Os diccionarios, a novíssima gramática e os sebos
Com meu míni Aurélio, comprado em 2005, em mãos, fui aos sebos do Centro da cidade. Pagariam menos por ser de edição anterior ao acordo ortográfico? Nas livrarias, a nova versão do dicionário está sendo vendida a R$ 33. Primeira parada, Livraria e Sebo Kapricho, Rua Comendador Araújo. ''Isso aí (o Novo Acordo Ortográfico) tá um troço'', exclama o funcionário Messias Gonzaga, 37, em sebos desde 2001 e há 21 anos trabalhando com livros. Pagaria R$ 6 no meu míni. É a lei dos sebos, ele explica. Um terço do valor de venda em dinheiro ou metade no caso de troca. O volume vale R$ 18 na Kapricho.
Um ou outro pergunta por dicionários já acompanhados de pinguim e autoajuda. ''É um complicador a mais para completar a lista escolar.'' Sim, as escolas pedem pelos materiais atualizados com o novo acordo. Triste do desatento que comprar a Novíssima Gramática da Língua Portuguesa, de 1971 (R$ 10), ou a 5 edição de Gramática Portuguesa, de 1942, de acordo com ortografia regulamentada em 1938. Este último custa R$ 5. Em meio às antiguidades estão o Michaelis escolar (R$ 18) e o Míni Dicionário Prático (R$ 8), ambos com as novas regras. As páginas brancas sem quaisquer marcas de utilização dão a dica: o sebo faz parte da safra recente, uma mistura entre livraria de usados e ponta de estoque de novos.
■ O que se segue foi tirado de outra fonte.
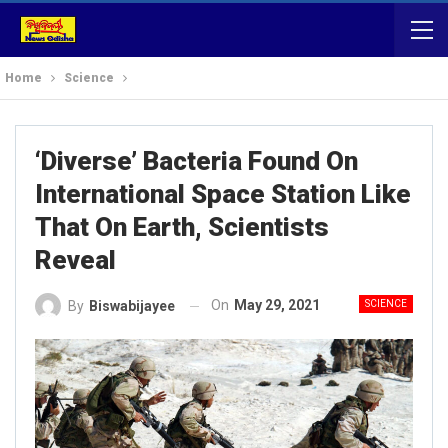
Home
Science
‘Diverse’ Bacteria Found On
International Space Station Like
That On Earth, Scientists
Reveal
On
May 29, 2021
SCIENCE
By
Biswabijayee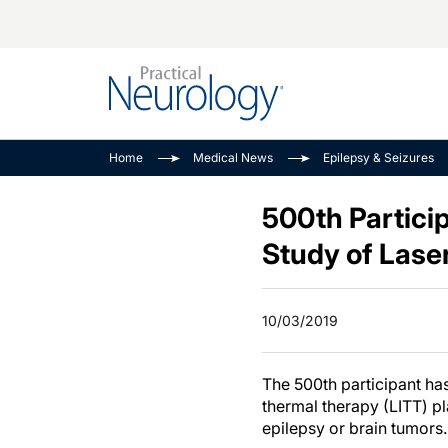
Alzheimer Disease 
PODCASTS
Neuromuscular
Home
Medical News
Epilepsy & Seizures
Dementias
Amplifying The Pati
See All
Child Neurology
Journey
500th Particip
Epilepsy & Seizures
NeuroFrontiers
Study of Laser
Headache & Pain
Neurology: Disease
Dive
Imaging & Testing
10/03/2019
MS Match-Up
Movement Disorder
See All
The 500th participant ha
thermal therapy (LITT) p
epilepsy or brain tumors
Uma pilha com 15 livros zero bala da Nova Gramática do Português Contemporâneo está ali, à disposição, cada um por R$ 30. Quem quiser pagar pela versão com as novas regras, terá de desembolsar R$ 75, por enquanto só disponível nas livrarias. Do aprendizado de sete anos em sebos, Messias ressalta que por mais esquisito, esdrúxulo ou diferente, o livro tem seu comprador. Dia desses, ele lembra, um senhor saiu de lá com um punhado de gramáticas e volumes antigos sobre a língua portuguesa. E tem mais. Se os livros didáticos disponíveis nos sebos ainda apontam Coréia e enjôo, seguem tendo seus compradores. Os motivos são variados. ''Um amigo meu, o Áureo, comprou um curso de matemática de 1961 para mostrar para o filho: 'Eu estudei com isso''', exemplifica.
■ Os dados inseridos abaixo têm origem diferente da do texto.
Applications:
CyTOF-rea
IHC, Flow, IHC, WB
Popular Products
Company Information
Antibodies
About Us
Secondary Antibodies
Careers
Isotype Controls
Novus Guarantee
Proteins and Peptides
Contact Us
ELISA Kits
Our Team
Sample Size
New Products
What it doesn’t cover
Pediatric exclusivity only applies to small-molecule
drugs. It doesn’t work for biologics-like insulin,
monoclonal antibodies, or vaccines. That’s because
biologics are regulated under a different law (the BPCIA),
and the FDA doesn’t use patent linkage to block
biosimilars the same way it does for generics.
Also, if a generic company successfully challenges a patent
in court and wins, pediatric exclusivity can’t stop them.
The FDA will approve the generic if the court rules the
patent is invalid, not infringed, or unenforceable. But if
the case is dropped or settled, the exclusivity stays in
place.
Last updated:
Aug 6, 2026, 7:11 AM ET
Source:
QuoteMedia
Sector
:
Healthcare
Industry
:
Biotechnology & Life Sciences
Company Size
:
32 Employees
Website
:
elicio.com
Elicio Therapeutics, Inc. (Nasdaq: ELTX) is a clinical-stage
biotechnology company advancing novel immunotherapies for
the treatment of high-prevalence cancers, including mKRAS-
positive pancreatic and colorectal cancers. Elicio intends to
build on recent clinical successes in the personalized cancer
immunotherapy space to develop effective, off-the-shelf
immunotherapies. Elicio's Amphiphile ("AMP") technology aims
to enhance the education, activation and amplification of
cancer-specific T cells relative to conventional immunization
A poucas quadras dali, na Fígaro, na Lamenha Lins, em funcionamento desde 1989, o Novo Acordo Ortográfico ainda não chegou. ''O meu negócio é o velho mesmo'', explica logo de cara o dono, Paulo José da Costa, 58. Ele divide os tipos de negócio em três: livrarias, sebos e pontas de estoque. Acusa os últimos de concorrência predatória em relação às livrarias. ''Mas não afeta o meu negócio. Meu produto é diferenciado, vendo livros de 1920, 1930.'' Sem esconder o orgulho, cita o Diccionario Contemporaneo da Lingua Portuguesa, ainda do século XIX, como um dos títulos à venda. Costa contraria a regra geral do sebos e estabeleceu a sua própria. Afirma pagar de 40% a 50% sobre o valor de venda e de 50% a 60% em caso de troca. Sobre o Novo Acordo Ortográfico, ele é direto. ''Não afetou em nada até agora. Até mesmo porque sebo é um lugar para venda de livros antigos e usados.'' E conclui. ''Quem vem aqui não está preocupado com isso.'' Em sua opinião, sebos de verdade, como o dele, só sobraram uns três na cidade.
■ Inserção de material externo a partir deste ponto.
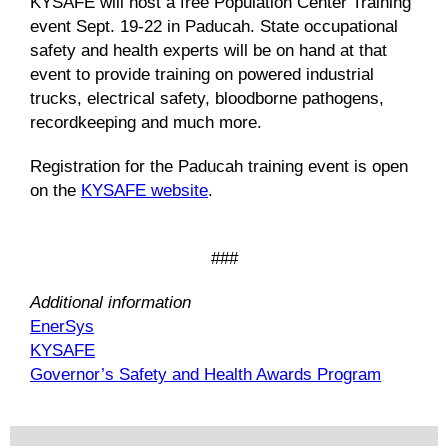
KYSAFE will host a free Population Center Training
event Sept. 19-22 in Paducah. State occupational
safety and health experts will be on hand at that
event to provide training on powered industrial
trucks, electrical safety, bloodborne pathogens,
recordkeeping and much more.
Registration for the Paducah training event is open
on the
KYSAFE website
.
###
Additional information
EnerSys
KYSAFE
Governor’s Safety and Health Awards Program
Um deles é a Feira dos Livros Usados, na Rua Emiliano Perneta. Fundado em 1942, é o mais antigo em atividade em Curitiba. Lá, a trema ainda prevalece. Mas local de venda exclusiva de livros usados é mesmo exceção. As pontas de estoque estão na moda. E o kit do Michaelis escolar que acompanha guia de redação e CD reina soberano. No antiquário Sebomania, em frente ao sebo de mesmo nome na Rua Emiliano Perneta, uma pilha deles está logo na porta. Apesar da placa, ''Dicionários Novos, de R$ 30 por R$ 15'', os livros são do velho acordo.